Purpose: Metal artifacts often obscure image quality in cone-beam CT (CBCT) and confound the assessment of device placement. We present a metal artifact reduction (MAR) method that uses prior information of surgical instruments ("known components," KC), eliminating the segmentation step that often limits conventional MAR. The KC-MAR method was assessed for the first time in clinical studies of patients undergoing spine surgery.

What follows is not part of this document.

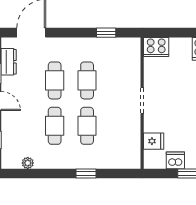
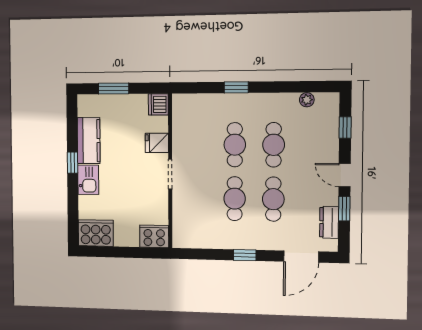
window: (106, 33) -> (245, 255), moved
fridge: (154, 141) -> (157, 143), moved
dishwasher: (175, 160) -> (158, 104), moved, turned 90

Methods: The IRB-approved clinical pilot study involved 13 patients imaged after placement of spinal instrumentation, presenting a total of 76 screws varying in diameter, length, material, and manufacturer. Screws were automatically detected in CBCT projection data using a machine learning-based initialization followed by 3D-2D registration of the component model. This two-stage detection scheme avoids conventional segmentation and is hypothesized to provide fully automated localization of the devices with sub-pixel accuracy. Projection data were then corrected by simple inpainting (with more sophisticated polyenergetic methods in future work) and reconstructed by filtered back-projection (FBP). Images were evaluated in terms of artifact magnitude (reduction of blooming artifacts) and suitability to the clinical task of evaluating breach of the pedicle corridor.
Results: The 3D-2D registration demonstrated 3D screw localization error of ~0.5 mm and <1Â°. KC-MAR yielded 25-98% reduction in blooming artifact about the screw, enabling clear visualization of surrounding anatomical structures, such as the pedicle and adjacent nerves and vessels. Runtime of the initial implementation was <2 min for combined 3D-2D registration and FBP reconstruction.
Conclusion: KC-MAR provided strong reduction of metal artifacts and overcame segmentation errors that present a pitfall to conventional MAR. The method was demonstrated for the first time in a clinical study for a broad, realistic range of spine screw instrumentation. The method is compatible with standard FBP and may be consistent with routine clinical workflow.